BEGIN

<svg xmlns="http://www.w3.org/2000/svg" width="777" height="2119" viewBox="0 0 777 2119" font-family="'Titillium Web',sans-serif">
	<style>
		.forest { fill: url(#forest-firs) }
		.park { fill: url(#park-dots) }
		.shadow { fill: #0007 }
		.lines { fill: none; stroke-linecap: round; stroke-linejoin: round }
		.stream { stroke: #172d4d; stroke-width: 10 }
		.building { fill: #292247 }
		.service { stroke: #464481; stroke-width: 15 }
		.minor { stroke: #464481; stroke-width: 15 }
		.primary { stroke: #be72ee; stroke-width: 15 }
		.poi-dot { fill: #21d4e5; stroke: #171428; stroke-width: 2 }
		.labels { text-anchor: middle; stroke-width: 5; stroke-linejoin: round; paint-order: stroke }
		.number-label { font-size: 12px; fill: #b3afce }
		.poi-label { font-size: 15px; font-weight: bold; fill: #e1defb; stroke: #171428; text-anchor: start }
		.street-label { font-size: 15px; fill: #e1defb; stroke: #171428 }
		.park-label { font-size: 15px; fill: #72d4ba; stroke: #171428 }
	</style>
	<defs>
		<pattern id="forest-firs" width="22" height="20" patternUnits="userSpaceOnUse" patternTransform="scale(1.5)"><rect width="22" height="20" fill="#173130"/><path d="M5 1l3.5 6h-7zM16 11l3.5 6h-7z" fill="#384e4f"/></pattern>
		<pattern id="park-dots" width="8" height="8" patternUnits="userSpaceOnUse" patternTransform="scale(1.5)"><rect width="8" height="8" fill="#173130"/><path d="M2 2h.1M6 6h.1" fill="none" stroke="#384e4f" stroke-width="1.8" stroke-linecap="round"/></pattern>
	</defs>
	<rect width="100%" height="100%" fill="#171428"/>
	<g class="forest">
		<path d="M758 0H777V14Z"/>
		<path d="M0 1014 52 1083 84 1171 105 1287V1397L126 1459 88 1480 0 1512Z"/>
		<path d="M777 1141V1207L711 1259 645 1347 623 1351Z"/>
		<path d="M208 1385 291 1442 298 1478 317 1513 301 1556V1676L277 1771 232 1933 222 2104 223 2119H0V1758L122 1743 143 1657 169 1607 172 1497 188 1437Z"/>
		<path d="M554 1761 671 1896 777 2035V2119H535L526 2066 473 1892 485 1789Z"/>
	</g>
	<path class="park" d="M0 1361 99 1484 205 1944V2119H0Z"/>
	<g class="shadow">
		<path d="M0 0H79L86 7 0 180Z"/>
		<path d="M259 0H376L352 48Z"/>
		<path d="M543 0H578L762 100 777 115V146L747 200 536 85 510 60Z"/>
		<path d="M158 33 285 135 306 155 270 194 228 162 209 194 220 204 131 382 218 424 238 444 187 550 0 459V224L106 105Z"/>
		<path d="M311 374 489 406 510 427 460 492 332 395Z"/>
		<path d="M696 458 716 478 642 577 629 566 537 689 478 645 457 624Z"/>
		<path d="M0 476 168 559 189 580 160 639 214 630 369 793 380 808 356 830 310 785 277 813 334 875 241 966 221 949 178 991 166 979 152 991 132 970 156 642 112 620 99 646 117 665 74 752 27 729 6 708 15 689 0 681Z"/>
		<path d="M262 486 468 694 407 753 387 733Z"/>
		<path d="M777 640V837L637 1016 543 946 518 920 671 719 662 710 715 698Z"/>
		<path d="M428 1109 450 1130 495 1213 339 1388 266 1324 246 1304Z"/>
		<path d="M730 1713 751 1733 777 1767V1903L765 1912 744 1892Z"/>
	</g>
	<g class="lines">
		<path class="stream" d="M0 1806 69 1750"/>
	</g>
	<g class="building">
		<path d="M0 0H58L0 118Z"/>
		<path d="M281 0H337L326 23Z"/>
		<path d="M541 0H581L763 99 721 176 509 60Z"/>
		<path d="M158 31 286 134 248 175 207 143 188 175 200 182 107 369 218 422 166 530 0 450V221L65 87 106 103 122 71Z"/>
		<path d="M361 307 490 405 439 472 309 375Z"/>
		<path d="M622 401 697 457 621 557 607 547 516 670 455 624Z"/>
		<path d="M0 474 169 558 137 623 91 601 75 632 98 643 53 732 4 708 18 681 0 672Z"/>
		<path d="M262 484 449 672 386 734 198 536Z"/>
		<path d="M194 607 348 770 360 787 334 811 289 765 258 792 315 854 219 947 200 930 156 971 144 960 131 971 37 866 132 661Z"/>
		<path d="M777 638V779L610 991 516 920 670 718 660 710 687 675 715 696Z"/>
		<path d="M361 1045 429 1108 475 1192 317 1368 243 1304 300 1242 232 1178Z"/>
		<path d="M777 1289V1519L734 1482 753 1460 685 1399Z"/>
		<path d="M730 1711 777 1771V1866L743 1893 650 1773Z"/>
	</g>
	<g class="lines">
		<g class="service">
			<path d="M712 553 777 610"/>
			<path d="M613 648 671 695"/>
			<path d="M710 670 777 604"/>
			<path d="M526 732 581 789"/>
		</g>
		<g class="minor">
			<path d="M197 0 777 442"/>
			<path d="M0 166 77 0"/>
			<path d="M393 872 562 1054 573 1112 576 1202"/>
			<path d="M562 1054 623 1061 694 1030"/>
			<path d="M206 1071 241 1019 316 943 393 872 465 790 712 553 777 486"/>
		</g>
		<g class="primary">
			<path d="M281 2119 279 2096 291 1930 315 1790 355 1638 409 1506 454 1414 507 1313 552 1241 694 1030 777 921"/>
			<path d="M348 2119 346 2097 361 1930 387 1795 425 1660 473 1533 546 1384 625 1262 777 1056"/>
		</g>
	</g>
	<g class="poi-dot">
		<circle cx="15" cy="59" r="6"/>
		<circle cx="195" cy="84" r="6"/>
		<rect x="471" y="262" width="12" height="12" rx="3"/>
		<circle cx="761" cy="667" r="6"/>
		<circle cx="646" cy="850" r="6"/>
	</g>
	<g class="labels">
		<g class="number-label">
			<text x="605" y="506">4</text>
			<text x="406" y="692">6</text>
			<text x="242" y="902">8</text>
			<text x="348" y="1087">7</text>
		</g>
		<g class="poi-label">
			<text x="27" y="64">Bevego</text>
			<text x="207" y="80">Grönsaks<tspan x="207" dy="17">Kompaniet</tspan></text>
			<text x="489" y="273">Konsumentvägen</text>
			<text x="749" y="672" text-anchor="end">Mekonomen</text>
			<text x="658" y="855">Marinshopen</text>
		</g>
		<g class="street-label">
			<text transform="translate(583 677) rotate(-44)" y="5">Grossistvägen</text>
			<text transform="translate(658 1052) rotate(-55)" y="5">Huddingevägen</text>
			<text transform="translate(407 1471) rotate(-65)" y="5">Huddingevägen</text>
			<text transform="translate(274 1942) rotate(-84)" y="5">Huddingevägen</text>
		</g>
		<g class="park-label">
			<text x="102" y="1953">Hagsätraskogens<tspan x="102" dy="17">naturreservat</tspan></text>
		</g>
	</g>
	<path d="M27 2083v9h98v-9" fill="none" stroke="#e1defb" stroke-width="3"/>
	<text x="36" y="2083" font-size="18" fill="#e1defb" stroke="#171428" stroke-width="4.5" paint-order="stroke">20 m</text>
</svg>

END

▶ **What to work on**:
Your reply must be a faithful copy of each entry above.

▶ **Task response**:
<svg xmlns="http://www.w3.org/2000/svg" width="777" height="2119" viewBox="0 0 777 2119" font-family="'Titillium Web',sans-serif">
	<style>
		.forest { fill: url(#forest-firs) }
		.park { fill: url(#park-dots) }
		.shadow { fill: #0007 }
		.lines { fill: none; stroke-linecap: round; stroke-linejoin: round }
		.stream { stroke: #172d4d; stroke-width: 10 }
		.building { fill: #292247 }
		.service { stroke: #464481; stroke-width: 15 }
		.minor { stroke: #464481; stroke-width: 15 }
		.primary { stroke: #be72ee; stroke-width: 15 }
		.poi-dot { fill: #21d4e5; stroke: #171428; stroke-width: 2 }
		.labels { text-anchor: middle; stroke-width: 5; stroke-linejoin: round; paint-order: stroke }
		.number-label { font-size: 12px; fill: #b3afce }
		.poi-label { font-size: 15px; font-weight: bold; fill: #e1defb; stroke: #171428; text-anchor: start }
		.street-label { font-size: 15px; fill: #e1defb; stroke: #171428 }
		.park-label { font-size: 15px; fill: #72d4ba; stroke: #171428 }
	</style>
	<defs>
		<pattern id="forest-firs" width="22" height="20" patternUnits="userSpaceOnUse" patternTransform="scale(1.5)"><rect width="22" height="20" fill="#173130"/><path d="M5 1l3.5 6h-7zM16 11l3.5 6h-7z" fill="#384e4f"/></pattern>
		<pattern id="park-dots" width="8" height="8" patternUnits="userSpaceOnUse" patternTransform="scale(1.5)"><rect width="8" height="8" fill="#173130"/><path d="M2 2h.1M6 6h.1" fill="none" stroke="#384e4f" stroke-width="1.8" stroke-linecap="round"/></pattern>
	</defs>
	<rect width="100%" height="100%" fill="#171428"/>
	<g class="forest">
		<path d="M758 0H777V14Z"/>
		<path d="M0 1014 52 1083 84 1171 105 1287V1397L126 1459 88 1480 0 1512Z"/>
		<path d="M777 1141V1207L711 1259 645 1347 623 1351Z"/>
		<path d="M208 1385 291 1442 298 1478 317 1513 301 1556V1676L277 1771 232 1933 222 2104 223 2119H0V1758L122 1743 143 1657 169 1607 172 1497 188 1437Z"/>
		<path d="M554 1761 671 1896 777 2035V2119H535L526 2066 473 1892 485 1789Z"/>
	</g>
	<path class="park" d="M0 1361 99 1484 205 1944V2119H0Z"/>
	<g class="shadow">
		<path d="M0 0H79L86 7 0 180Z"/>
		<path d="M259 0H376L352 48Z"/>
		<path d="M543 0H578L762 100 777 115V146L747 200 536 85 510 60Z"/>
		<path d="M158 33 285 135 306 155 270 194 228 162 209 194 220 204 131 382 218 424 238 444 187 550 0 459V224L106 105Z"/>
		<path d="M311 374 489 406 510 427 460 492 332 395Z"/>
		<path d="M696 458 716 478 642 577 629 566 537 689 478 645 457 624Z"/>
		<path d="M0 476 168 559 189 580 160 639 214 630 369 793 380 808 356 830 310 785 277 813 334 875 241 966 221 949 178 991 166 979 152 991 132 970 156 642 112 620 99 646 117 665 74 752 27 729 6 708 15 689 0 681Z"/>
		<path d="M262 486 468 694 407 753 387 733Z"/>
		<path d="M777 640V837L637 1016 543 946 518 920 671 719 662 710 715 698Z"/>
		<path d="M428 1109 450 1130 495 1213 339 1388 266 1324 246 1304Z"/>
		<path d="M730 1713 751 1733 777 1767V1903L765 1912 744 1892Z"/>
	</g>
	<g class="lines">
		<path class="stream" d="M0 1806 69 1750"/>
	</g>
	<g class="building">
		<path d="M0 0H58L0 118Z"/>
		<path d="M281 0H337L326 23Z"/>
		<path d="M541 0H581L763 99 721 176 509 60Z"/>
		<path d="M158 31 286 134 248 175 207 143 188 175 200 182 107 369 218 422 166 530 0 450V221L65 87 106 103 122 71Z"/>
		<path d="M361 307 490 405 439 472 309 375Z"/>
		<path d="M622 401 697 457 621 557 607 547 516 670 455 624Z"/>
		<path d="M0 474 169 558 137 623 91 601 75 632 98 643 53 732 4 708 18 681 0 672Z"/>
		<path d="M262 484 449 672 386 734 198 536Z"/>
		<path d="M194 607 348 770 360 787 334 811 289 765 258 792 315 854 219 947 200 930 156 971 144 960 131 971 37 866 132 661Z"/>
		<path d="M777 638V779L610 991 516 920 670 718 660 710 687 675 715 696Z"/>
		<path d="M361 1045 429 1108 475 1192 317 1368 243 1304 300 1242 232 1178Z"/>
		<path d="M777 1289V1519L734 1482 753 1460 685 1399Z"/>
		<path d="M730 1711 777 1771V1866L743 1893 650 1773Z"/>
	</g>
	<g class="lines">
		<g class="service">
			<path d="M712 553 777 610"/>
			<path d="M613 648 671 695"/>
			<path d="M710 670 777 604"/>
			<path d="M526 732 581 789"/>
		</g>
		<g class="minor">
			<path d="M197 0 777 442"/>
			<path d="M0 166 77 0"/>
			<path d="M393 872 562 1054 573 1112 576 1202"/>
			<path d="M562 1054 623 1061 694 1030"/>
			<path d="M206 1071 241 1019 316 943 393 872 465 790 712 553 777 486"/>
		</g>
		<g class="primary">
			<path d="M281 2119 279 2096 291 1930 315 1790 355 1638 409 1506 454 1414 507 1313 552 1241 694 1030 777 921"/>
			<path d="M348 2119 346 2097 361 1930 387 1795 425 1660 473 1533 546 1384 625 1262 777 1056"/>
		</g>
	</g>
	<g class="poi-dot">
		<circle cx="15" cy="59" r="6"/>
		<circle cx="195" cy="84" r="6"/>
		<rect x="471" y="262" width="12" height="12" rx="3"/>
		<circle cx="761" cy="667" r="6"/>
		<circle cx="646" cy="850" r="6"/>
	</g>
	<g class="labels">
		<g class="number-label">
			<text x="605" y="506">4</text>
			<text x="406" y="692">6</text>
			<text x="242" y="902">8</text>
			<text x="348" y="1087">7</text>
		</g>
		<g class="poi-label">
			<text x="27" y="64">Bevego</text>
			<text x="207" y="80">Grönsaks<tspan x="207" dy="17">Kompaniet</tspan></text>
			<text x="489" y="273">Konsumentvägen</text>
			<text x="749" y="672" text-anchor="end">Mekonomen</text>
			<text x="658" y="855">Marinshopen</text>
		</g>
		<g class="street-label">
			<text transform="translate(583 677) rotate(-44)" y="5">Grossistvägen</text>
			<text transform="translate(658 1052) rotate(-55)" y="5">Huddingevägen</text>
			<text transform="translate(407 1471) rotate(-65)" y="5">Huddingevägen</text>
			<text transform="translate(274 1942) rotate(-84)" y="5">Huddingevägen</text>
		</g>
		<g class="park-label">
			<text x="102" y="1953">Hagsätraskogens<tspan x="102" dy="17">naturreservat</tspan></text>
		</g>
	</g>
	<path d="M27 2083v9h98v-9" fill="none" stroke="#e1defb" stroke-width="3"/>
	<text x="36" y="2083" font-size="18" fill="#e1defb" stroke="#171428" stroke-width="4.5" paint-order="stroke">20 m</text>
</svg>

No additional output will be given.